Lens and sensor parameters:
-- Opening Marker --

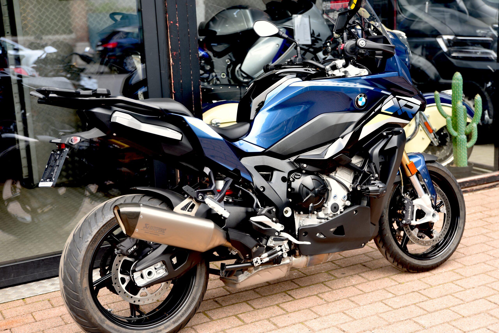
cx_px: 250
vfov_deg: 24.6
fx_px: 763
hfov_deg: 36.2
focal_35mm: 55
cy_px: 166
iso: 100
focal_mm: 55
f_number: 3.2
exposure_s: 1/60
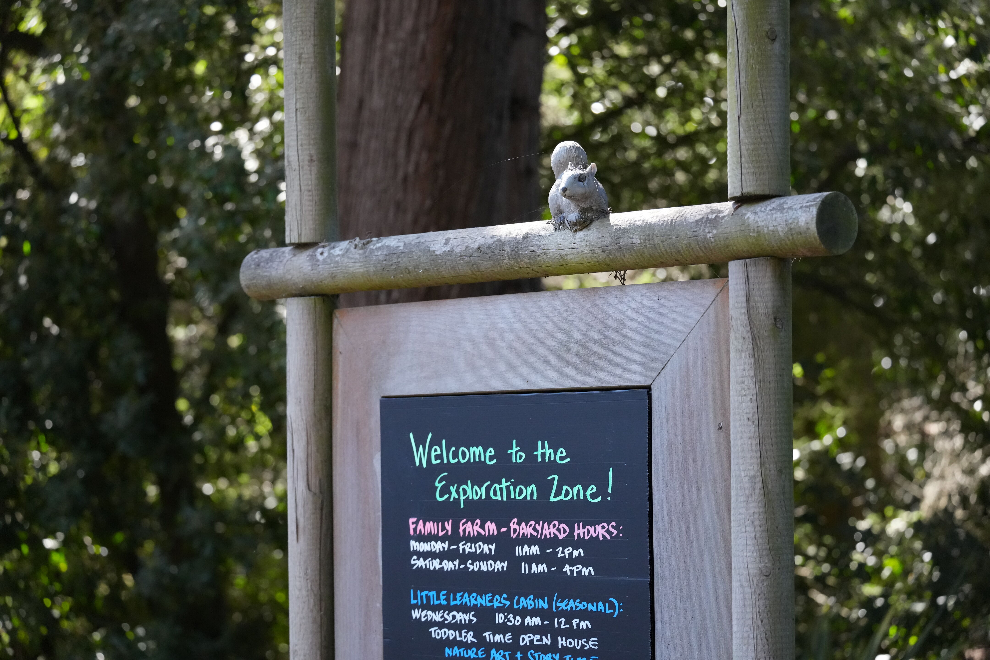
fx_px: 2750
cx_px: 495
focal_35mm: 100
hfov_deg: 20.4
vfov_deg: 13.7
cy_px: 330
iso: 5000
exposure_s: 1/1000
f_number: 4.5
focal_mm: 100
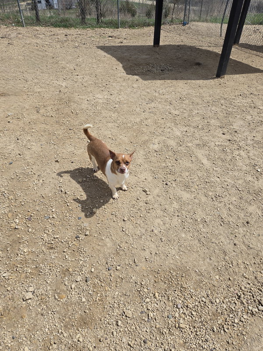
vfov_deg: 73.9
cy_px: 176
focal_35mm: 23
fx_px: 233
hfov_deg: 58.9
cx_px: 132
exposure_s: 1/3333
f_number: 1.8
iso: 25
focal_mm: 5.4
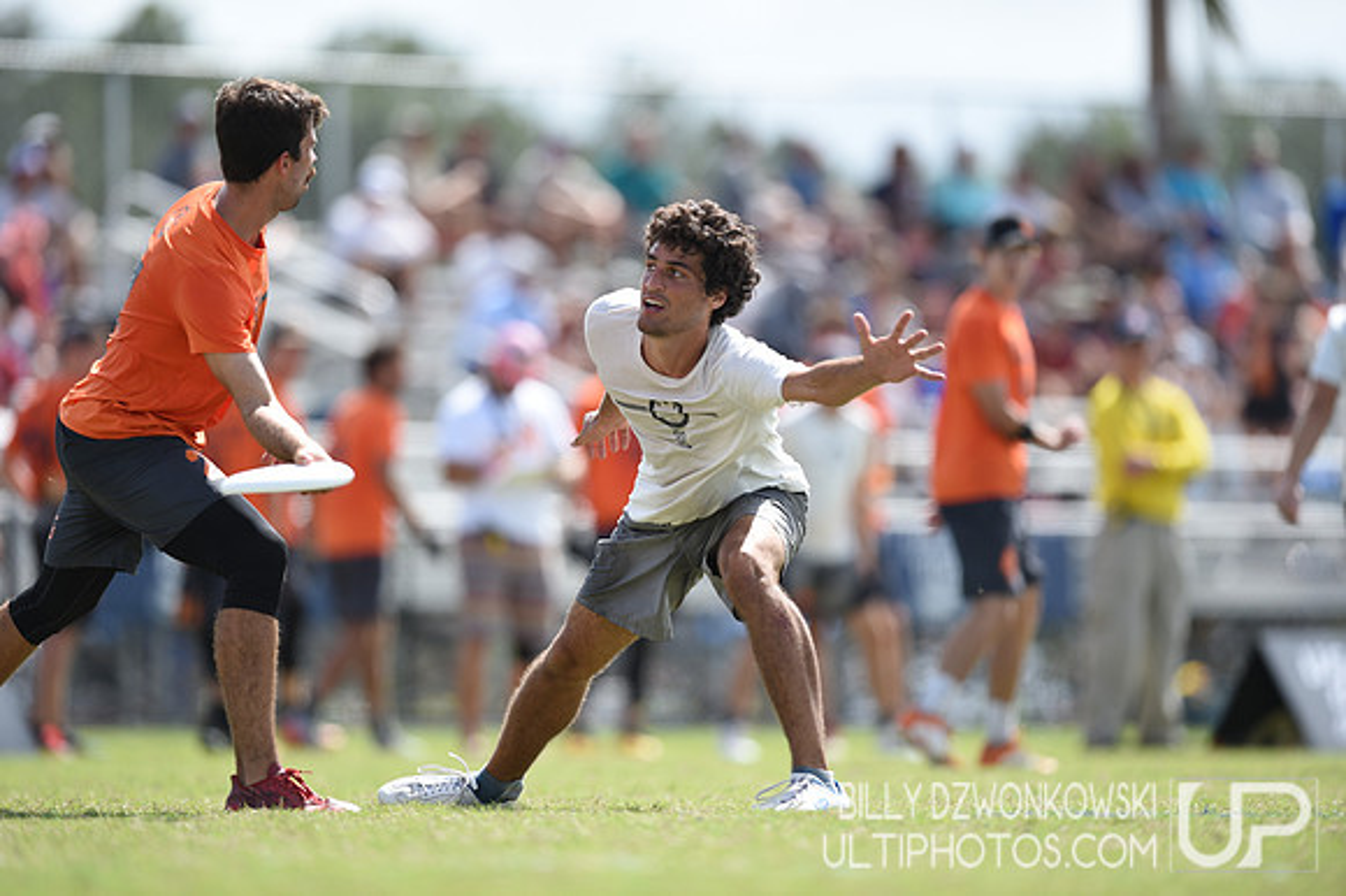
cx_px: 673
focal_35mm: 400
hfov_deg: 5.2
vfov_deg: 3.4
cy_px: 448
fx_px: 14946
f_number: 3.2
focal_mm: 400
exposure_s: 1/1000
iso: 100
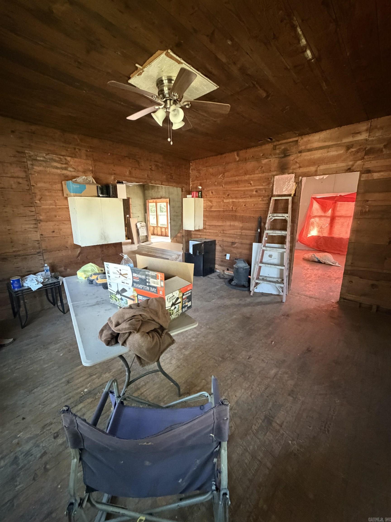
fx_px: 211
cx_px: 196
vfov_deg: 102.1
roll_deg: +0.7
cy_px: 261
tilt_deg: -13.8
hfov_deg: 85.7
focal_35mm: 14
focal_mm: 2.22
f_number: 2.2
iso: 1250
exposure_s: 1/56
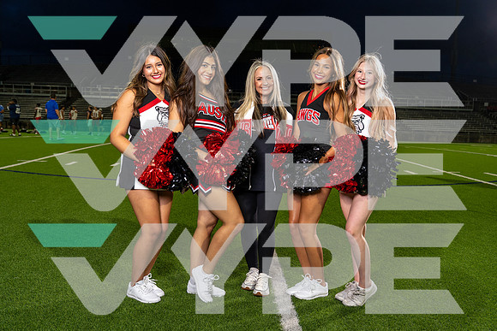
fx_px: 483
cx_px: 248
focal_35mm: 35
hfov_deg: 54.4
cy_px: 166
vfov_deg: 37.9
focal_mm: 35
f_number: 4.5
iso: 640
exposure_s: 1/250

-- Closing Marker --

- _YOUR TASK_:
Take the line that holds "focal_mm: 2.22" as the start and the last line of the data as the end. Copy only those lines exactly, both ends included, except the pictures.

- _RESULT OF THE TASK_:
focal_mm: 2.22
f_number: 2.2
iso: 1250
exposure_s: 1/56
fx_px: 483
cx_px: 248
focal_35mm: 35
hfov_deg: 54.4
cy_px: 166
vfov_deg: 37.9
focal_mm: 35
f_number: 4.5
iso: 640
exposure_s: 1/250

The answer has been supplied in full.